NaN values in training set

Professor-G / MicroLIA

Gravitational microlensing classification engine using machine learning

GNU General Public License v3.0

12 stars 6 forks source link

NaN values in training set #18

Closed ebachelet closed 1 year ago

ebachelet commented 1 year ago

I occur to this problem after generating training set.

model = ensemble_model.Classifier(data_x, data_y, optimize=True, boruta_trials=25, n_iter=25) model.create() Running feature selection... Boruta with Shapley values failed, switching to original Boruta... Running feature selection... *** ValueError: Input X contains NaN.

Should I mask any rows with Nan values? Actually all of the rows have at least one nan values...

Professor-G commented 1 year ago

Setting impute=True when instantiating the Classifier should deal with this issue.

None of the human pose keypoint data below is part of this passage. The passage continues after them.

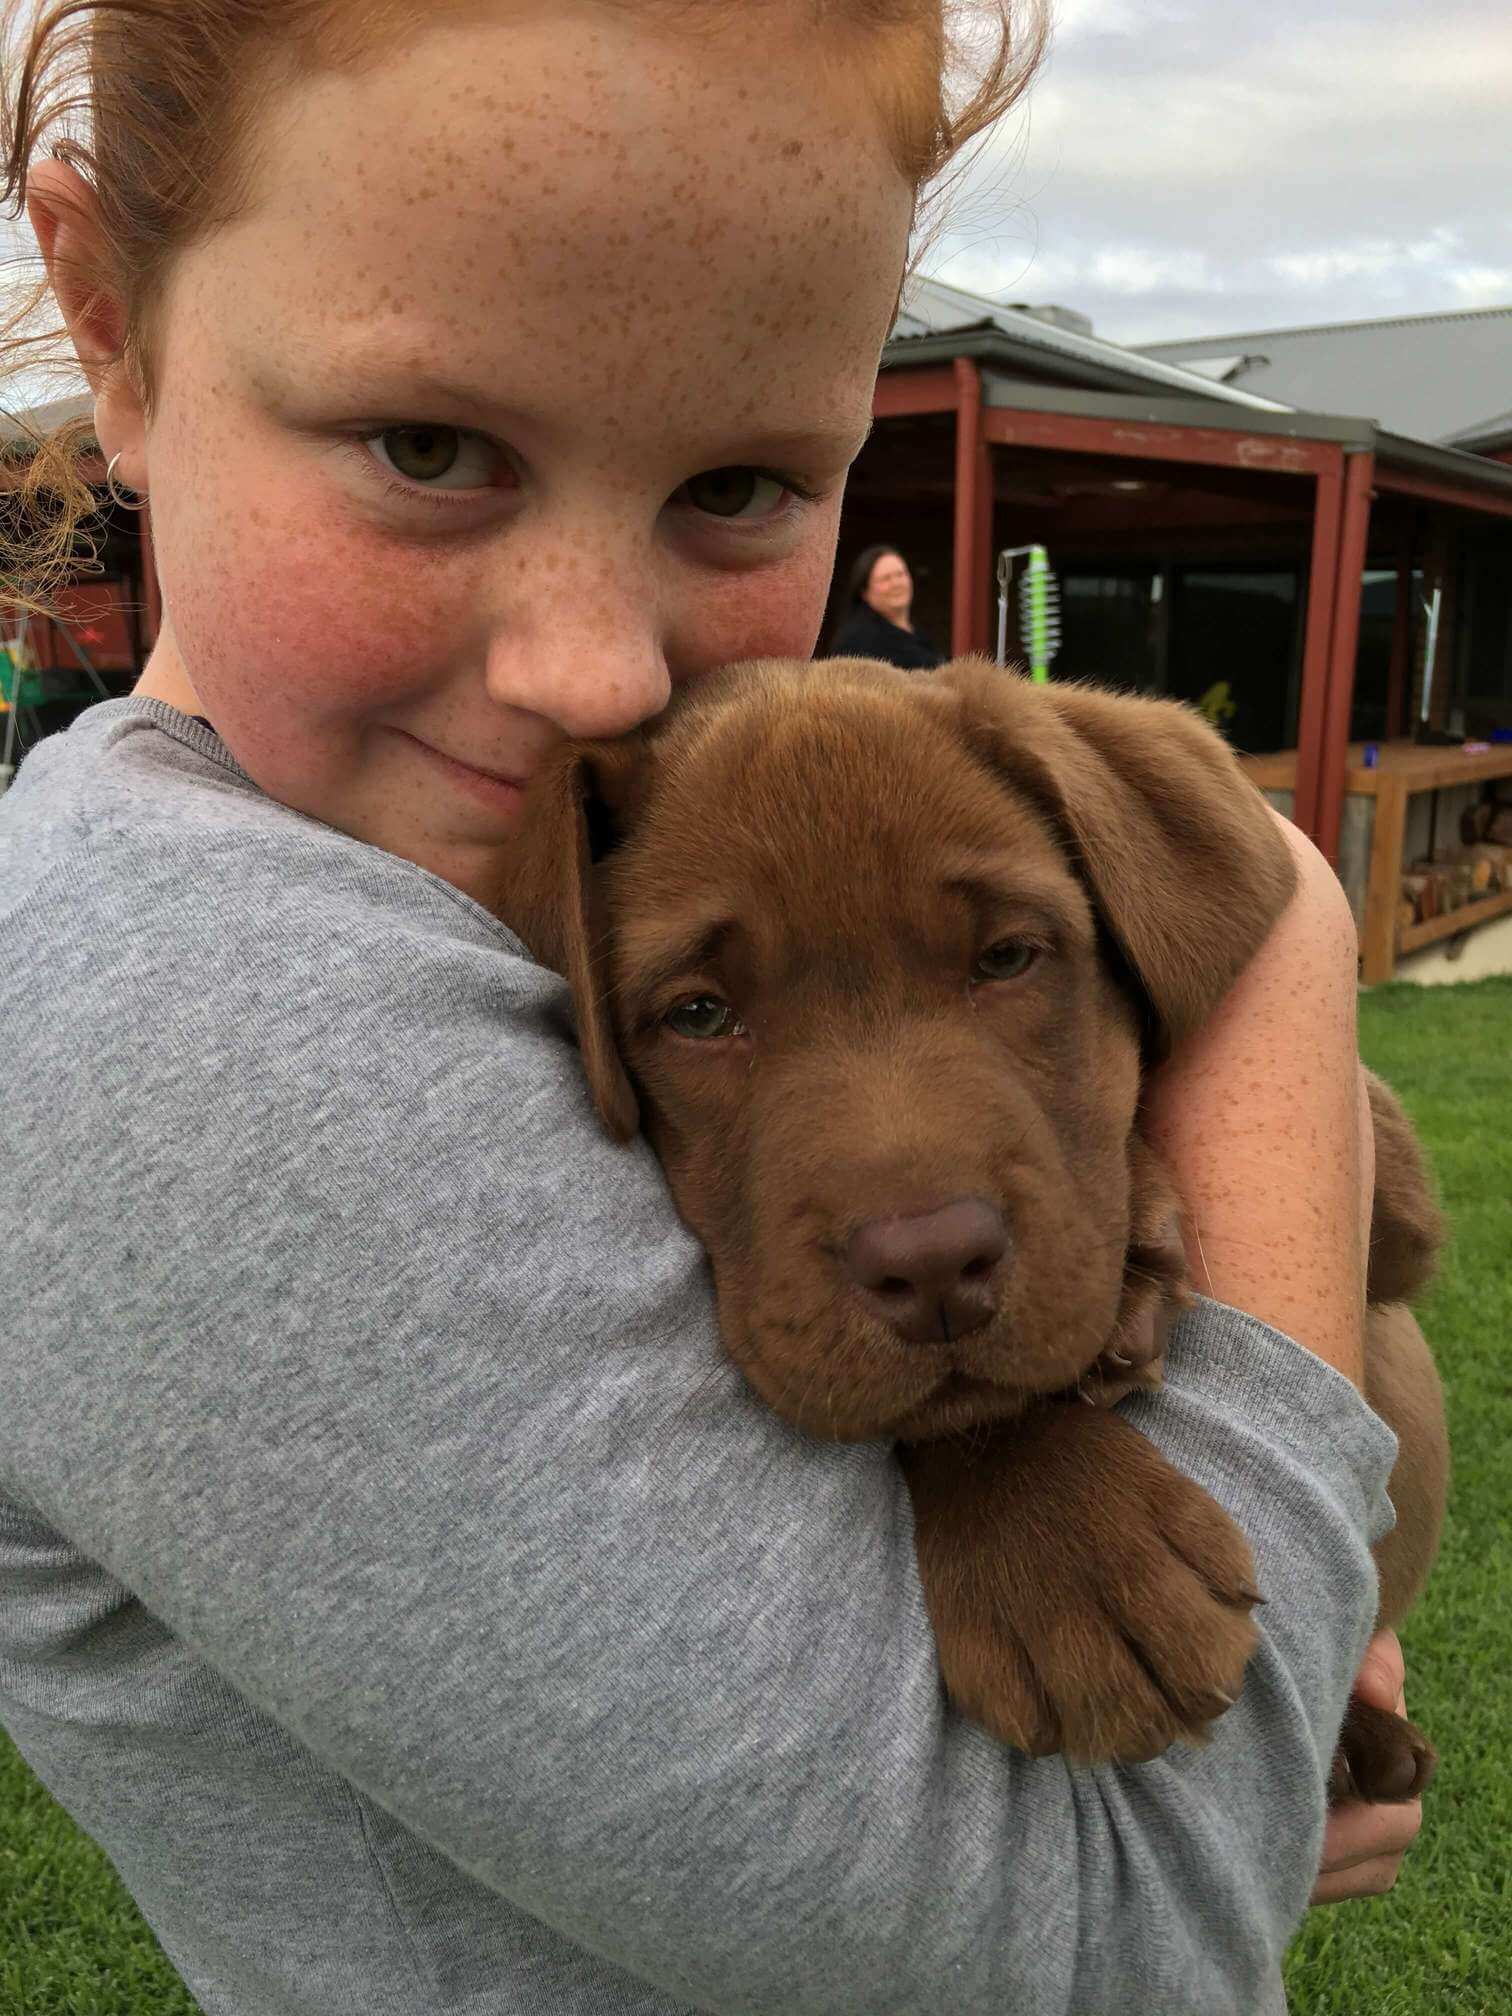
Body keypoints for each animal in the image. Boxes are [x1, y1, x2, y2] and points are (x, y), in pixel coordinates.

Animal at [507, 654, 1449, 1800]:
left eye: (1007, 958)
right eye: (698, 1016)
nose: (932, 1270)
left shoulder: (1395, 1197)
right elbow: (949, 1413)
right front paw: (1067, 1555)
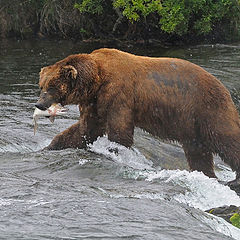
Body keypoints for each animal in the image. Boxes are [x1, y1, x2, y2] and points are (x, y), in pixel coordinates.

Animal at [34, 47, 240, 189]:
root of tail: (225, 89)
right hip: (191, 125)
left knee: (225, 138)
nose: (39, 104)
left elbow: (119, 132)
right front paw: (49, 146)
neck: (96, 80)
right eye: (41, 85)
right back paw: (207, 175)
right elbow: (84, 130)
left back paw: (234, 179)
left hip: (207, 109)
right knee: (197, 151)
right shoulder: (94, 102)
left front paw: (115, 152)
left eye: (52, 87)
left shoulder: (118, 94)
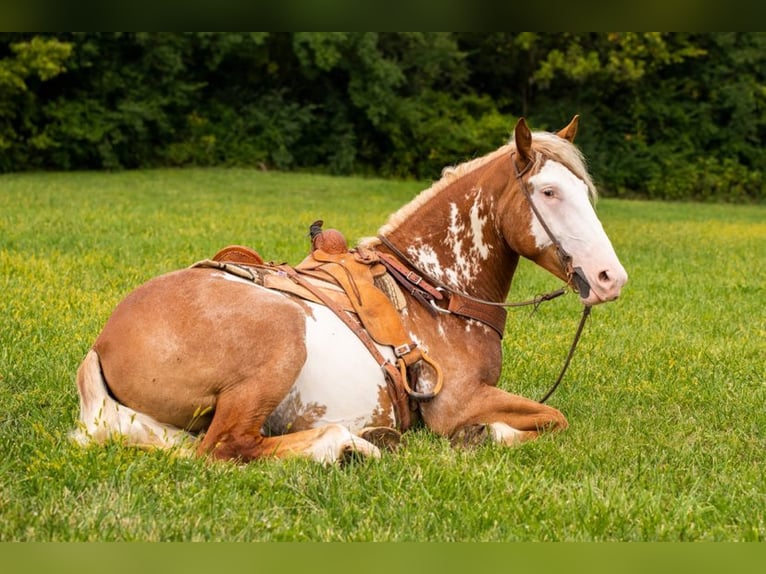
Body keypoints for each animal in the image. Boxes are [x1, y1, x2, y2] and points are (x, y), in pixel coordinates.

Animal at [70, 116, 632, 464]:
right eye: (549, 192)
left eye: (584, 191)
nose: (611, 278)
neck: (434, 289)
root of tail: (103, 345)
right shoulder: (457, 403)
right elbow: (553, 418)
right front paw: (485, 434)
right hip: (280, 338)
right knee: (224, 448)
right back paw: (345, 446)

The NaN values are due to improper feature weighting (apply_weights=True by default when creating the training set), this I am looking into now

Professor-G commented 1 year ago

Indentified the following features where applying weights yielded nan due to improper division: 'FluxPercentileRatioMid20', 'FluxPercentileRatioMid35', 'FluxPercentileRatioMid50', 'FluxPercentileRatioMid65', 'FluxPercentileRatioMid80',

The following features were not indexing correctly: 'Gskew', 'MaxSlope', 'mean_second_derivative', 'permutation_entropy', 'time_reversal_asymmetry'

Following feature was missing apply_weights argument: 'stetsonL'

Source code updated, will be included in version 2.2.7